Hypermutation and malignant transformation are potential complications arising from temozolomide treatment of IDH-mutant gliomas. However, the natural history of IDH-mutant low-grade gliomas without temozolomide treatment is actually under-studied. We retrieved retrospectively from our hospitals paired tumors from 19 patients with IDH-mutant, 1p19q non-codeleted Grade 2 astrocytomas where no interim adjuvant treatment with either temozolomide or radiotherapy was given between primary resections and first recurrences. Tissues from multiple recurrences were available from two patients and radiotherapy but not temozolomide was given before the last specimens were resected. We studied the natural molecular history of these low-grade IDH-mutant astrocytomas without pressure of temozolomide with DNA methylation profiling and copy number variation (CNV) analyses, targeted DNA sequencing, TERTp sequencing, FISH for ALT and selected biomarkers. Recurrences were mostly higher grades (15/19 patients) and characterized by new CNVs not present in the primary tumors (17/19 cases). Few novel mutations were identified in recurrences. Tumors from 17/19 (89.5%) patients showed either CDKN2A homozygous deletion, MYC or PDGFRA focal and non-focal gains at recurrences.

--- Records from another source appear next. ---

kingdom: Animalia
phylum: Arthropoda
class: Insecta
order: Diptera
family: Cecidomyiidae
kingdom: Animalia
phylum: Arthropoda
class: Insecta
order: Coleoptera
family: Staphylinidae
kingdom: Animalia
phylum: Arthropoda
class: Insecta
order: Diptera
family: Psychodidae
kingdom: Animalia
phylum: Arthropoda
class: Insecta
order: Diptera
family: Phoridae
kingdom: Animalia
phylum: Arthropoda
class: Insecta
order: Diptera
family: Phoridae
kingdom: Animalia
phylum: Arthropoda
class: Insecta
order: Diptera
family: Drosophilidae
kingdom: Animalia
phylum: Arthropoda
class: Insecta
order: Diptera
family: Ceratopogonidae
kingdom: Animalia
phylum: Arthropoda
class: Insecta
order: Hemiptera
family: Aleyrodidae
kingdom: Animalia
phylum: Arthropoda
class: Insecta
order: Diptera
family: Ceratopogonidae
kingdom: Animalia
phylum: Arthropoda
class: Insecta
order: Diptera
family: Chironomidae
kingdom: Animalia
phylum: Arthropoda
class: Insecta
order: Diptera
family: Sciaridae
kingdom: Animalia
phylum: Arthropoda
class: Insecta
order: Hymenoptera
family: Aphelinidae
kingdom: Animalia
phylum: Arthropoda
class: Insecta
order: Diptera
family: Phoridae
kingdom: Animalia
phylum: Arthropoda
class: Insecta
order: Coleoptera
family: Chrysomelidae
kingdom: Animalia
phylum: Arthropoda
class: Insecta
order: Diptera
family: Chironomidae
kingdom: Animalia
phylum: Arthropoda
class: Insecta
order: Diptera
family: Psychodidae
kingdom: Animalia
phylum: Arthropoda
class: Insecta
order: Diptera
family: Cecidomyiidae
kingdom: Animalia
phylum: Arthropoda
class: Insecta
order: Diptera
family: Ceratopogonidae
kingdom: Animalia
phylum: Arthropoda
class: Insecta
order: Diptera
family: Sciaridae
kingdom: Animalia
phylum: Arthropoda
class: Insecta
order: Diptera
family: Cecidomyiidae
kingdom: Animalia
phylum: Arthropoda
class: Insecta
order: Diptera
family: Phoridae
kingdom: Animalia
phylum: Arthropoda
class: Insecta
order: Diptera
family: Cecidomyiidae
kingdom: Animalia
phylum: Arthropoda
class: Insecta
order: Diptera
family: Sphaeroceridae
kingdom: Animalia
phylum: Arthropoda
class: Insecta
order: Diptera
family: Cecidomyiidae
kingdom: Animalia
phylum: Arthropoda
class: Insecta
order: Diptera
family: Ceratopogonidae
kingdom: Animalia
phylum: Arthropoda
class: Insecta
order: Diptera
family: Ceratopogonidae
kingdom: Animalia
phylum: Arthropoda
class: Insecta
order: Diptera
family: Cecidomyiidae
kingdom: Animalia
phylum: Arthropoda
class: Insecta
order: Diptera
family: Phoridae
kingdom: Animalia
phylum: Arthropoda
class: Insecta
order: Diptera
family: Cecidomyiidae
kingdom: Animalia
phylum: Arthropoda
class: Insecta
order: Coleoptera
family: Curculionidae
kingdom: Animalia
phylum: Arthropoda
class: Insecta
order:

There was no case of hypermutation. Phylogenetic trees constructed for tumors for the two patients with multiple recurrences suggested a lack of subclone development in their evolution when under no pressure from temozolomide. In summary, our studies demonstrated, in contrast to the phenomenon of temozolomide-induced hypermutation, IDH-mutant, 1p19q non-codeleted Grade 2 astrocytomas which had not been treated by temozolomide, acquired new CNVs at tumor recurrences. These findings improve our understanding of the molecular life history of IDH-mutant astrocytomas.